__Rows__.
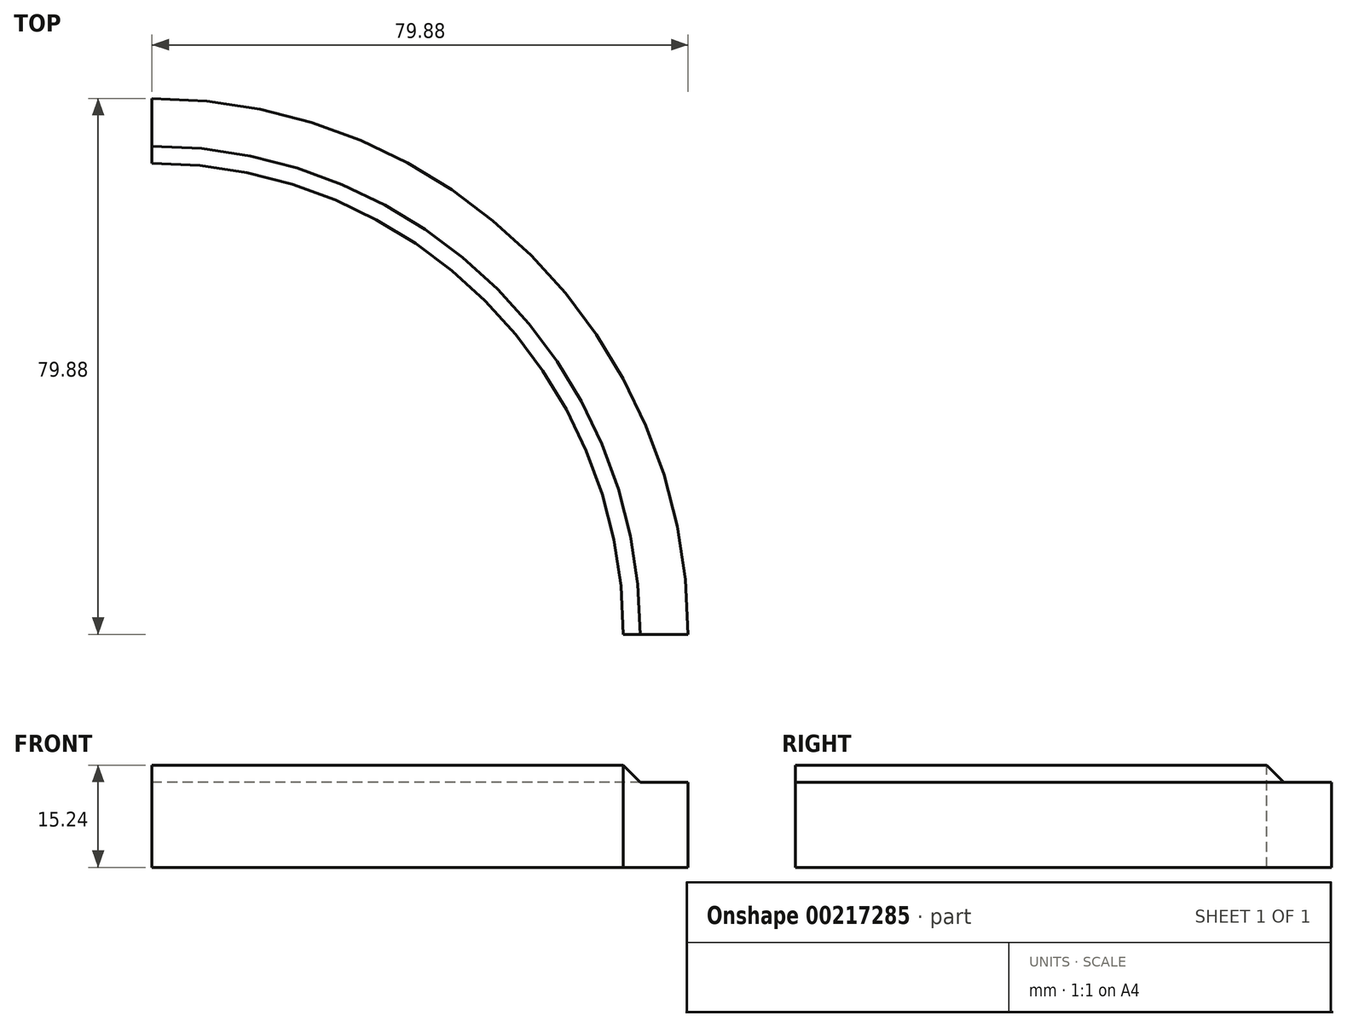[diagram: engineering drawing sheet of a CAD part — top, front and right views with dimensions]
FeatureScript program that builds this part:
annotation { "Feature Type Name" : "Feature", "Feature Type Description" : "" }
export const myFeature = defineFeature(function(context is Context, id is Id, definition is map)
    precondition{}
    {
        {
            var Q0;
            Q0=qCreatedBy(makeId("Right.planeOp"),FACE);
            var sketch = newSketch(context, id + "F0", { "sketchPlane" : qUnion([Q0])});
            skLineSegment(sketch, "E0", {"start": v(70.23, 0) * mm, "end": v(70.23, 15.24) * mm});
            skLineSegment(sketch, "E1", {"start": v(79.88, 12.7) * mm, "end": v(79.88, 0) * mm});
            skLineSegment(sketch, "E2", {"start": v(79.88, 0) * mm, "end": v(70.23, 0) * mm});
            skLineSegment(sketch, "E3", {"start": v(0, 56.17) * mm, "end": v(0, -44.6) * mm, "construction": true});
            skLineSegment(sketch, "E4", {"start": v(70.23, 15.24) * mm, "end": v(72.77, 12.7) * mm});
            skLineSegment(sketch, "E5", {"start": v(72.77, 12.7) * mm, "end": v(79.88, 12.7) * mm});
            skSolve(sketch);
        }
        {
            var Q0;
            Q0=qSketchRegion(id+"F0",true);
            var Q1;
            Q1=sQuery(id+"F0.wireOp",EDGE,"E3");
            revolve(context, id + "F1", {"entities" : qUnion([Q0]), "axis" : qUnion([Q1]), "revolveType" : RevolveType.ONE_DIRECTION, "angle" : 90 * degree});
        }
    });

__Directive__. Put each line from the start of the data through the line containing "export const myFeature" into a JSON list of strings, one string per line, skipping blank lines. Leave the pictures out of the answer.

__Exercise solution__.
[
  "[diagram: engineering drawing sheet of a CAD part — top, front and right views with dimensions]",
  "FeatureScript program that builds this part:",
  "annotation { \"Feature Type Name\" : \"Feature\", \"Feature Type Description\" : \"\" }",
  "export const myFeature = defineFeature(function(context is Context, id is Id, definition is map)"
]